→ **How to complete this task**
For every line in the records below that holds "engine", make a copy.

→ **Data in this exercise**
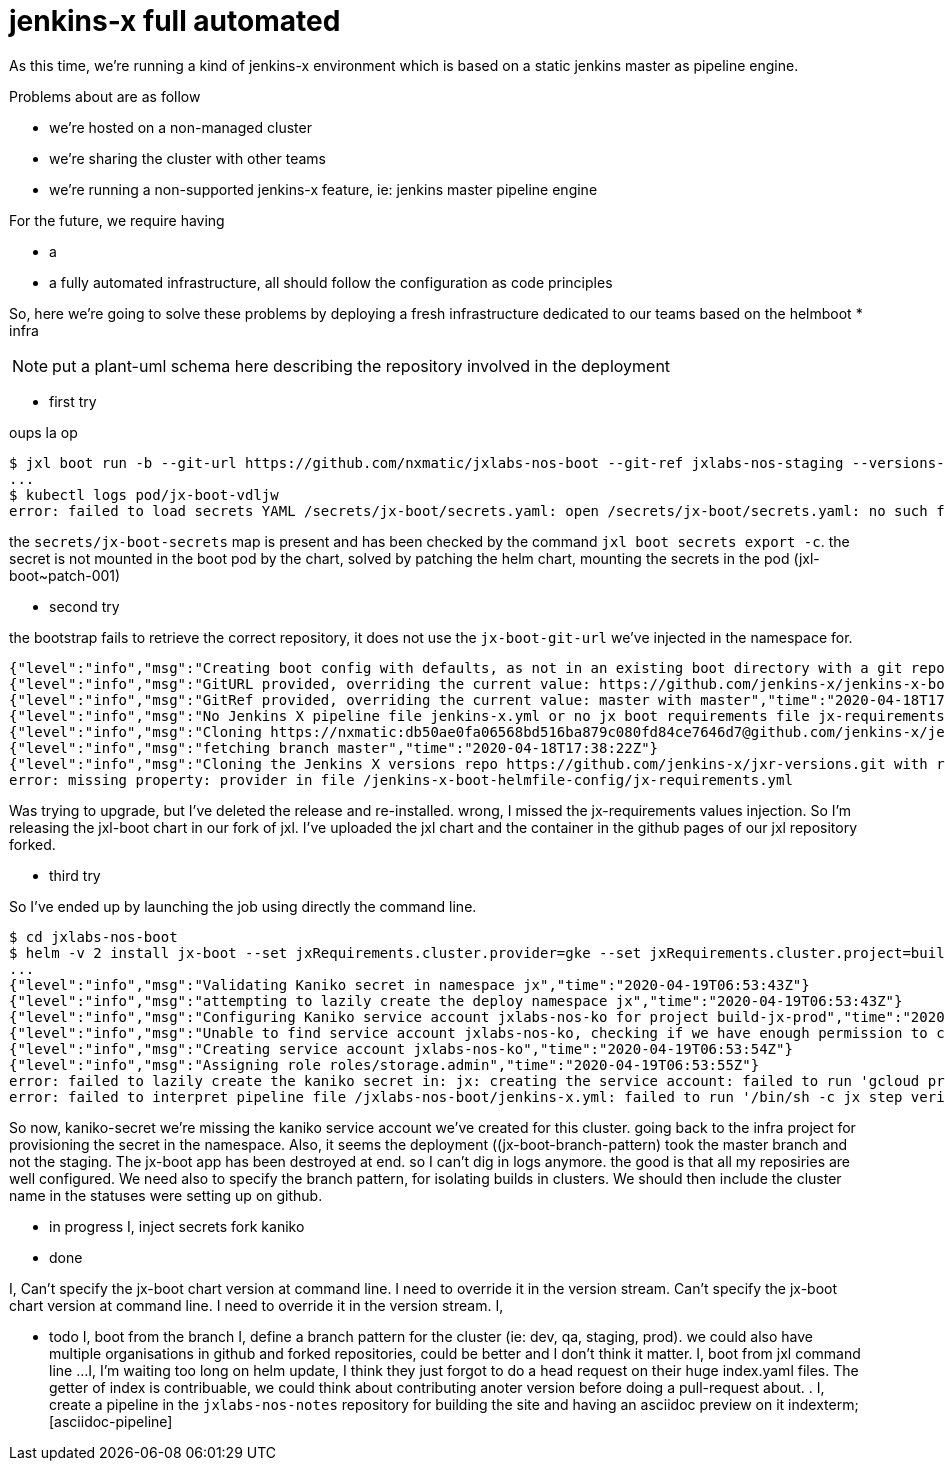 = jenkins-x full automated

As this time, we're running a kind of jenkins-x environment which is based on a static jenkins master as pipeline engine.

Problems about are as follow

* we're hosted on a non-managed cluster
* we're sharing the cluster with other teams
* we're running a non-supported jenkins-x feature, ie: jenkins master pipeline engine

For the future, we require having

* a  
* a fully automated infrastructure, all should follow the configuration as code principles

So, here we're going to solve these problems by deploying a fresh infrastructure dedicated to our teams based on the
helmboot 
* infra


NOTE: put a plant-uml schema here describing the repository involved in the deployment



* first try

oups la op

```
$ jxl boot run -b --git-url https://github.com/nxmatic/jxlabs-nos-boot --git-ref jxlabs-nos-staging --versions-repo https://github.com/nxmatic/jxlabs-nos-versions.git --versions-ref jxl-nos-staging --git-user nxmatic --git-token=$(pass coding/github-jxlabs-nos-token)
...
$ kubectl logs pod/jx-boot-vdljw
error: failed to load secrets YAML /secrets/jx-boot/secrets.yaml: open /secrets/jx-boot/secrets.yaml: no such file or directory
```
the ``secrets/jx-boot-secrets`` map is present and has been checked by the command ``jxl boot secrets export -c``.
the secret is not mounted in the boot pod by the chart, solved by patching the helm chart, mounting the secrets in the pod (jxl-boot~patch-001)

* second try

the bootstrap fails to retrieve the correct repository, it does not use the `jx-boot-git-url` we've injected in the namespace for.

```
{"level":"info","msg":"Creating boot config with defaults, as not in an existing boot directory with a git repository.","time":"2020-04-18T17:38:21Z"}
{"level":"info","msg":"GitURL provided, overriding the current value: https://github.com/jenkins-x/jenkins-x-boot-config.git with https://nxmatic:db50ae0fa06568bd516ba879c080fd84ce7646d7@github.com/jenkins-x/jenkins-x-boot-helmfile-config.git","time":"2020-04-18T17:38:21Z"}
{"level":"info","msg":"GitRef provided, overriding the current value: master with master","time":"2020-04-18T17:38:21Z"}
{"level":"info","msg":"No Jenkins X pipeline file jenkins-x.yml or no jx boot requirements file jx-requirements.yml found. You are not running this command from inside a Jenkins X Boot git clone","time":"2020-04-18T17:38:21Z"}
{"level":"info","msg":"Cloning https://nxmatic:db50ae0fa06568bd516ba879c080fd84ce7646d7@github.com/jenkins-x/jenkins-x-boot-helmfile-config.git @ master to jenkins-x-boot-helmfile-config\n","time":"2020-04-18T17:38:21Z"}
{"level":"info","msg":"fetching branch master","time":"2020-04-18T17:38:22Z"}
{"level":"info","msg":"Cloning the Jenkins X versions repo https://github.com/jenkins-x/jxr-versions.git with ref refs/heads/master to /secrets/jenkins-x-versions","time":"2020-04-18T17:38:22Z"}
error: missing property: provider in file /jenkins-x-boot-helmfile-config/jx-requirements.yml
```

Was trying to upgrade, but I've deleted the release and re-installed. wrong, I missed the jx-requirements values injection. So I'm releasing the jxl-boot chart in our fork of jxl. I've uploaded the jxl chart and the container in the github pages
of our jxl repository forked.

* third try

So I've ended up by launching the job using directly the command line. 

```
$ cd jxlabs-nos-boot
$ helm -v 2 install jx-boot --set jxRequirements.cluster.provider=gke --set jxRequirements.cluster.project=build-jx-prod --set jxRequirements.cluster.clusterName=jxlabs-nos --set jxRequirements.bootConfigURL=https://github.com/nxmatic/jxlabs-nos-boot --version 0.0.183-dev+ad3bc0e /Users/nuxeo/Coding/nxmatic/jxlabs-nos-jxl/charts/jxl-boot
...
{"level":"info","msg":"Validating Kaniko secret in namespace jx","time":"2020-04-19T06:53:43Z"}
{"level":"info","msg":"attempting to lazily create the deploy namespace jx","time":"2020-04-19T06:53:43Z"}
{"level":"info","msg":"Configuring Kaniko service account jxlabs-nos-ko for project build-jx-prod","time":"2020-04-19T06:53:43Z"}
{"level":"info","msg":"Unable to find service account jxlabs-nos-ko, checking if we have enough permission to create","time":"2020-04-19T06:53:44Z"}
{"level":"info","msg":"Creating service account jxlabs-nos-ko","time":"2020-04-19T06:53:54Z"}
{"level":"info","msg":"Assigning role roles/storage.admin","time":"2020-04-19T06:53:55Z"}
error: failed to lazily create the kaniko secret in: jx: creating the service account: failed to run 'gcloud projects add-iam-policy-binding build-jx-prod --member serviceAccount:jxlabs-nos-ko@build-jx-prod.iam.gserviceaccount.com --role roles/storage.admin --project build-jx-prod' command in directory '', output: 'ERROR: (gcloud.projects.add-iam-policy-binding) User [129163454118-compute@developer.gserviceaccount.com] does not have permission to access project [build-jx-prod:setIamPolicy] (or it may not exist): Policy update access denied.'
error: failed to interpret pipeline file /jxlabs-nos-boot/jenkins-x.yml: failed to run '/bin/sh -c jx step verify preinstall --disable-verify-packages' command in directory '/jxlabs-nos-boot', output: ''
```

So now, ((kaniko-secret)) we're missing the kaniko service account we've created for this cluster. going back to the infra project for provisioning the secret in the namespace. Also, it seems the deployment ((jx-boot-branch-pattern) took the master branch and not the staging. The jx-boot app has been destroyed at end. so I can't dig in logs anymore. the good is that all my reposiries are 
well configured. We need also to specify the branch pattern, for isolating builds in clusters. We should then 
include the cluster name in the statuses were setting up on github.

* in progress
I, inject secrets fork kaniko
indexterm:[kaniko-secret]

* done

I, Can't specify the jx-boot chart version at command line. I need to override it in the version stream.
indexterm:[jx-boot-chart-version]
Can't specify the jx-boot chart version at command line. I need to override it in the version stream.
I, 

* todo
I, boot from the branch
indexterm:[jx-boot-branch]
I, define a branch pattern for the cluster (ie: dev, qa, staging, prod). we could also have multiple organisations
in github and forked repositories, could be better and I don't think it matter.
I, boot from jxl command line ... 
indexterm:[jx-boot]
I, I'm waiting too long on helm update, I think they just forgot to do a head request on their huge index.yaml files. 
The getter of index is contribuable, we could think about contributing anoter version before doing a pull-request about.
indexterm:[helm-repo-update].
I, create a pipeline in the `jxlabs-nos-notes` repository for building the site and having an asciidoc preview on it
indexterm;[asciidoc-pipeline]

→ **Result**
As this time, we're running a kind of jenkins-x environment which is based on a static jenkins master as pipeline engine.
* we're running a non-supported jenkins-x feature, ie: jenkins master pipeline engine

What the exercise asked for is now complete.